In a letter to shareholders, Netflix said it saw “strong growth broadly across all our markets including Asia.”
Executives said audiences welcomed shows tailored to specific markets, such as “Sacred Games” in India, which the company identified as key to its expansion.
“We feel like we have a long, long runway ahead of us in India,” Greg Peters, chief product officer, said in a post-earnings video interview.
For the current quarter, Netflix forecast it will add 1.8 million customers in the United States and 7.6 million in international markets.
“We want to assure investors that we have the same high confidence in the underlying economics as our cash investments in the past,” Netflix said in its letter.
During the September quarter, Netflix added about 676 hours of original programming in the United States, a 135% increase from a year earlier, according to Cowen and Co analysts.
Netflix has been borrowing heavily to fund such rapid growth in TV shows and movies.

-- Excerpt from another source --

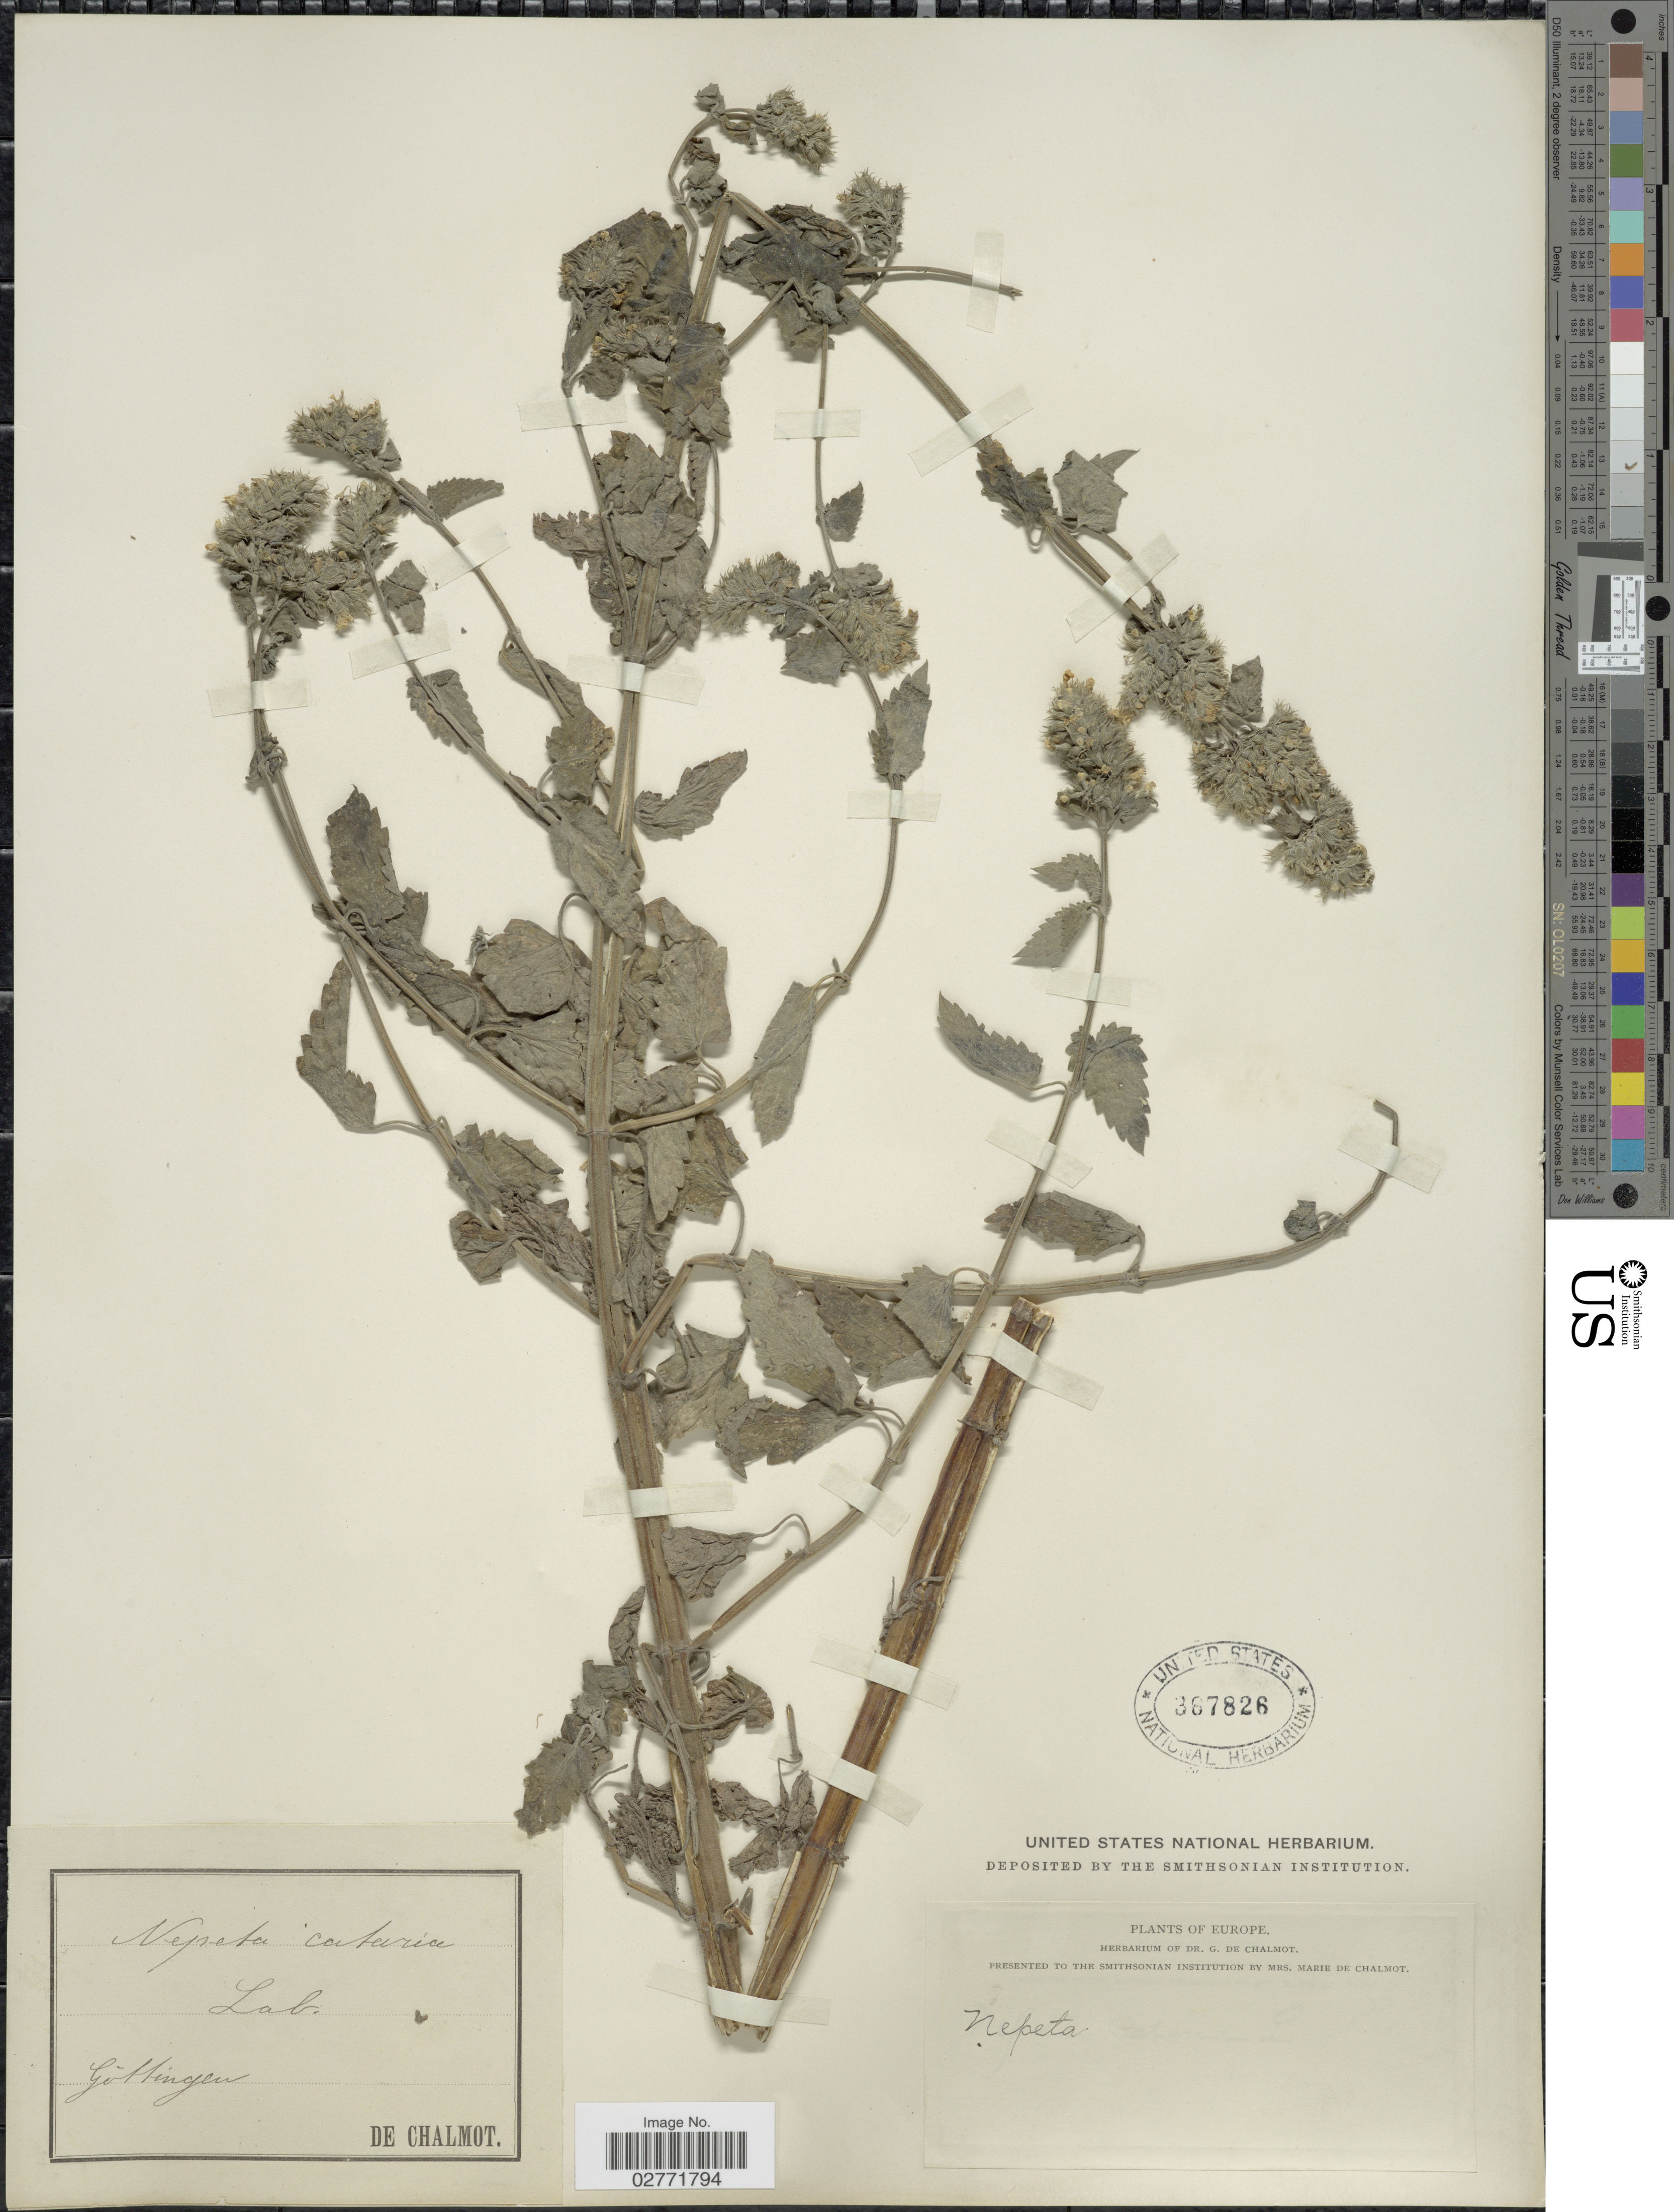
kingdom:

It has issued a net $7.5 billion of bonds in less than three years, though that could carry a cost in a changing economic environment.
“Rising interest rates could make Netflix increasingly vulnerable to higher cost of capital,” CFRA research analyst Tuna Amobi said.
At the same time, Netflix faces competition from deep-pocketed companies such as Amazon and new streaming services from Walt Disney and AT&T that are expected late next year.
Netflix said it expects operating margins at the lower end of the 10% to 11% range for the full year 2018. It cut its projection of negative cash flow to closer to $3 billion. The company had previously projected $3 billion to minus $4 billion.
Neil Begley, a senior analyst at Moody’s Investors Service, estimated that Netflix may spend closer to $9 billion on content this year, but he said keeping negative free cash flow to about $3 billion would not change the company’s capital needs.
“It’ll probably still be the case that they’re going to stick to raising debt twice a year,” he said.